--- Start of Text block ---
Description: Loading 250+ call logs will be stays at 60% until fully loading. Repro Steps: 1) Updated Buri to BuildID: 20140127004002 2) Run makeReferenceworkload.sh with "x-heavy" flag 3) Select the 'Dialer' app 4) Select the 'Call logs' Actual:. The loading bar incorrectly displayed percentage. Expected: The percentage is displayed correcty when loads. Environmental Variables: Device: Buri 1.3 MOZ BuildID: 20140121004137 Gaia: 47049555282a9a01fb60d1e1421b57e2810c96f5 Gecko: 6f7dfe36ab6c Version: 28.0a2 Firmware Version: V1.2-device.cfg Keywords: Loading, percentage, call logs, contacts Notes: Repro frequency: 100% See attached:
Does this reproduce on 1.1? Note - I also confirmed reproduction of this with the medium reference workload.
This issue does not reproduce on v1.1. The progress bar properly loads from 0% to 100%, and does not appear to hang or pause at any point. Environmental Variables Device: Buri v1.1 Moz RIL Build ID: 20140102041202 Gecko: http://hg.mozilla.org/releases/mozilla-b2g18/rev/bdac595a4e46 Gaia: 6ff3a607f873320d00cb036fa76117f6fadd010f Platform Version: 18.1 Firmware Version: v1.2-device.cfg
.:First Broken Build:. Environmental Variables: Device: Buri 1.3 MOZ BuildID: 20131019040204 Gaia: d0861c2913a57cb681ec4cd4d52d73cc0f479ac9 Gecko: e25e62d174ed Version: 27.0a1 Firmware Version: v1.2-device.cfg .:Last Working Build:. Environmental Variables: Device: Buri 1.3 MOZ BuildID: 20131018040217 Gaia: 18c2ab4b7b2d4cacee90fb85e97354142b2fad4a Gecko: 855da6d8a327 Version: 27.0a1 Firmware Version: v1.2-device.cfg
Etienne, do you mind looking at it? thanks
I've seen this happen too, it's likely caused by one of the steps in the database upgrade procedure.
--- End of Text block ---
◆ Exercise tasks ◆
**A)** Retype the section of the call log bug report starting at "Description: Loading 250+" and ending at "medium reference workload.".
**B)** According to the call log bug report, how does the progress bar behave on v1.1?
--- Start of Data supplied ---
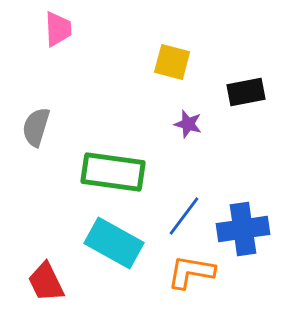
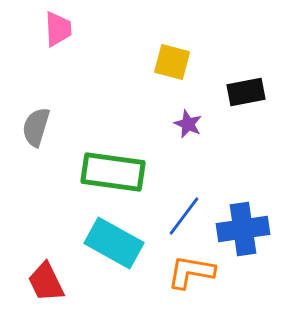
purple star: rotated 8 degrees clockwise
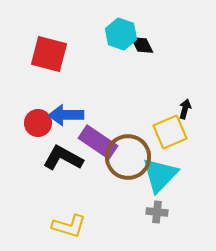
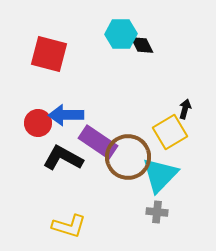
cyan hexagon: rotated 20 degrees counterclockwise
yellow square: rotated 8 degrees counterclockwise
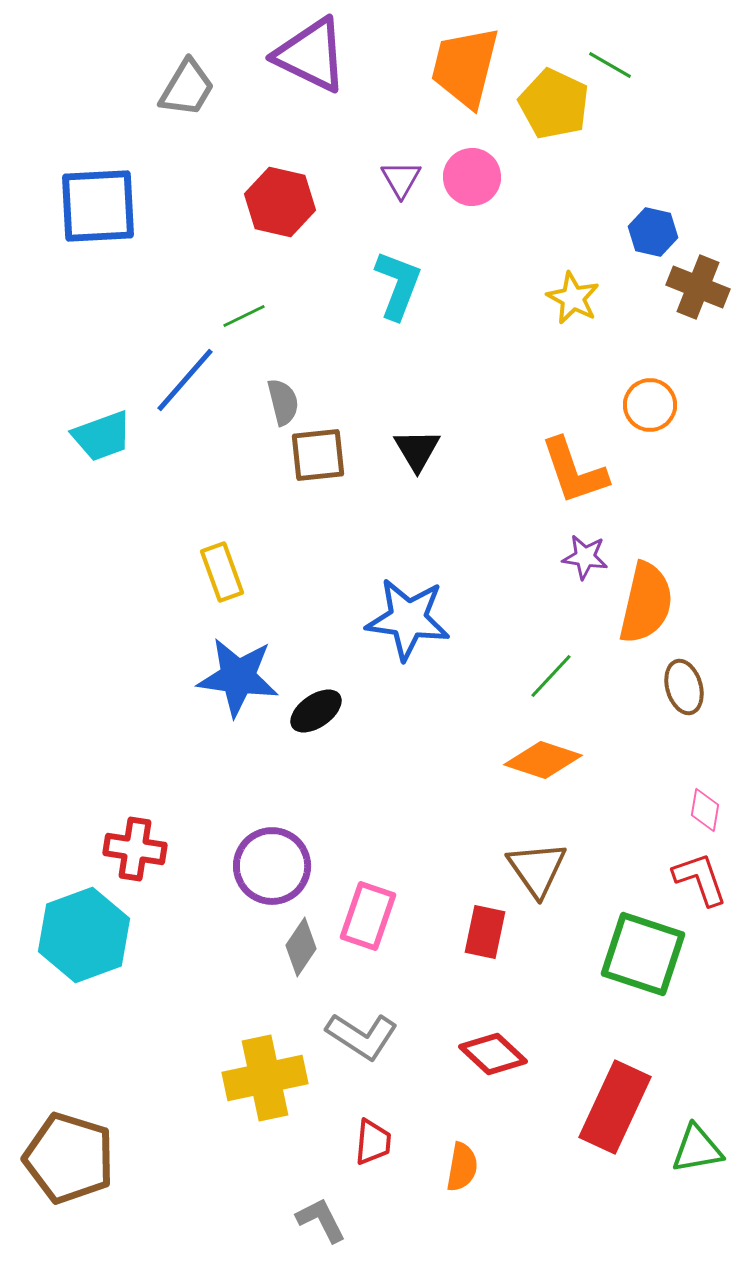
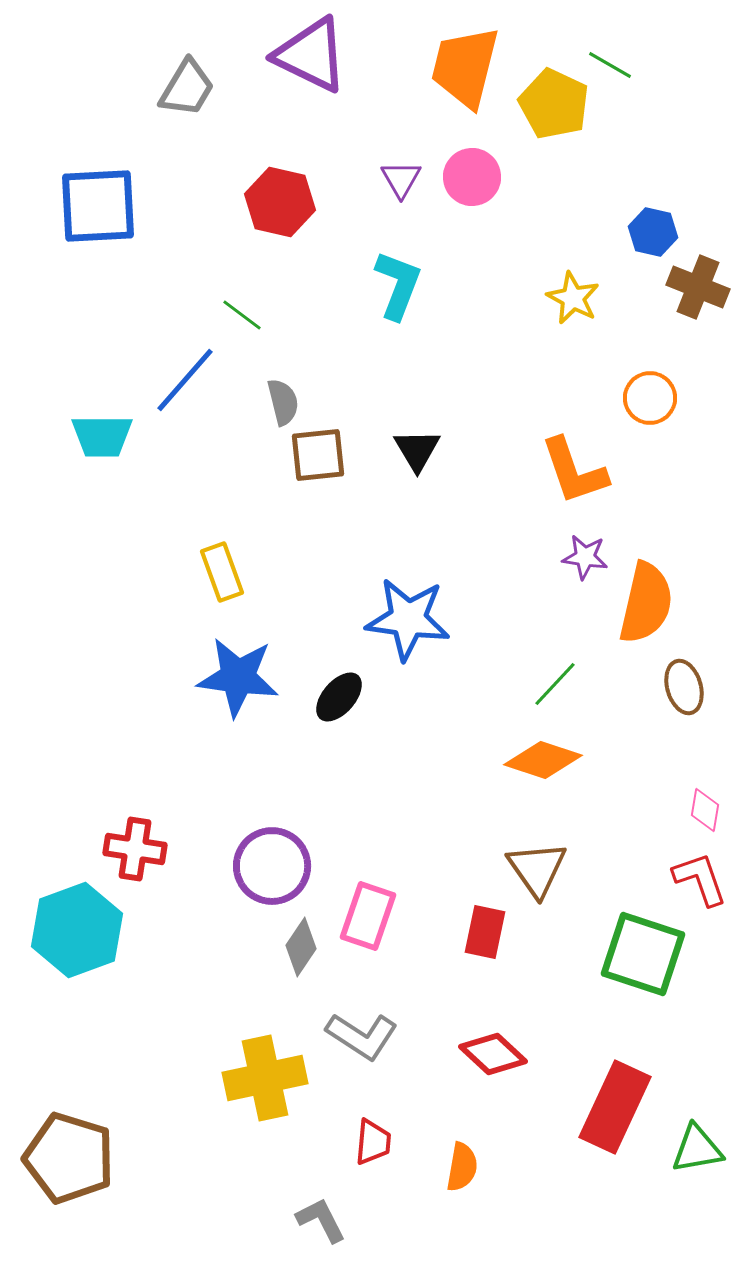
green line at (244, 316): moved 2 px left, 1 px up; rotated 63 degrees clockwise
orange circle at (650, 405): moved 7 px up
cyan trapezoid at (102, 436): rotated 20 degrees clockwise
green line at (551, 676): moved 4 px right, 8 px down
black ellipse at (316, 711): moved 23 px right, 14 px up; rotated 14 degrees counterclockwise
cyan hexagon at (84, 935): moved 7 px left, 5 px up
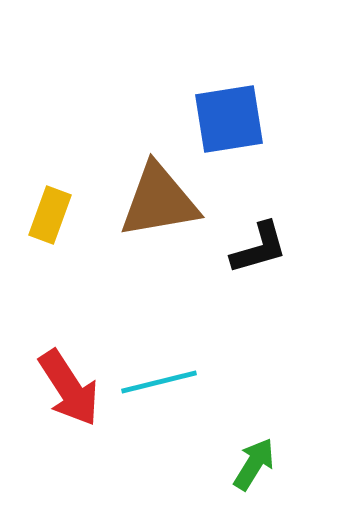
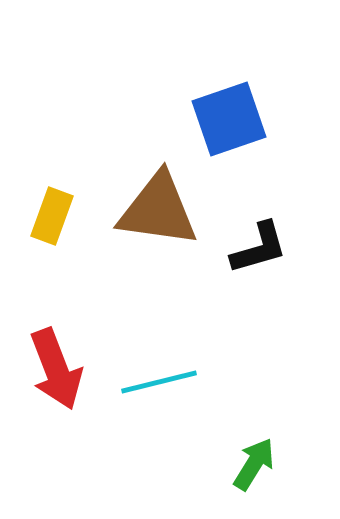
blue square: rotated 10 degrees counterclockwise
brown triangle: moved 1 px left, 9 px down; rotated 18 degrees clockwise
yellow rectangle: moved 2 px right, 1 px down
red arrow: moved 13 px left, 19 px up; rotated 12 degrees clockwise
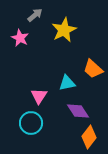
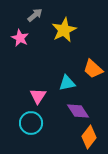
pink triangle: moved 1 px left
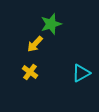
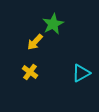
green star: moved 2 px right; rotated 10 degrees counterclockwise
yellow arrow: moved 2 px up
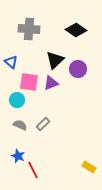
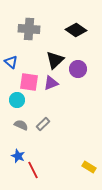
gray semicircle: moved 1 px right
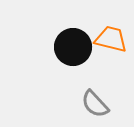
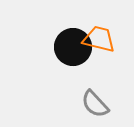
orange trapezoid: moved 12 px left
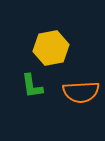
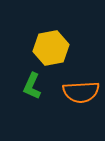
green L-shape: rotated 32 degrees clockwise
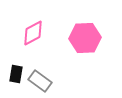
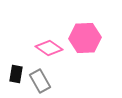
pink diamond: moved 16 px right, 15 px down; rotated 64 degrees clockwise
gray rectangle: rotated 25 degrees clockwise
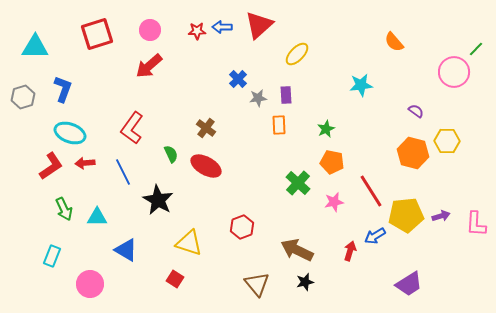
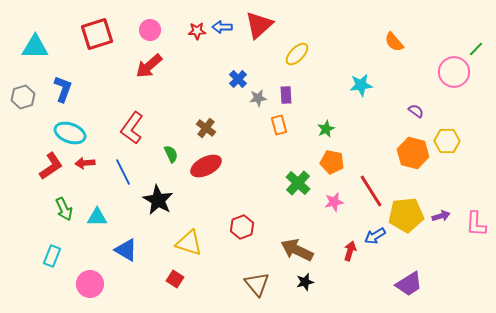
--- End of Data supplied ---
◆ Answers for the tasks ◆
**A)**
Description: Loading 250+ call logs will be stays at 60% until fully loading. Repro Steps: 1) Updated Buri to BuildID: 20140127004002 2) Run makeReferenceworkload.sh with "x-heavy" flag 3) Select the 'Dialer' app 4) Select the 'Call logs' Actual:. The loading bar incorrectly displayed percentage. Expected: The percentage is displayed correcty when loads. Environmental Variables: Device: Buri 1.3 MOZ BuildID: 20140121004137 Gaia: 47049555282a9a01fb60d1e1421b57e2810c96f5 Gecko: 6f7dfe36ab6c Version: 28.0a2 Firmware Version: V1.2-device.cfg Keywords: Loading, percentage, call logs, contacts Notes: Repro frequency: 100% See attached:
Does this reproduce on 1.1? Note - I also confirmed reproduction of this with the medium reference workload.

**B)** It properly loads from 0% to 100% and does not appear to hang or pause at any point.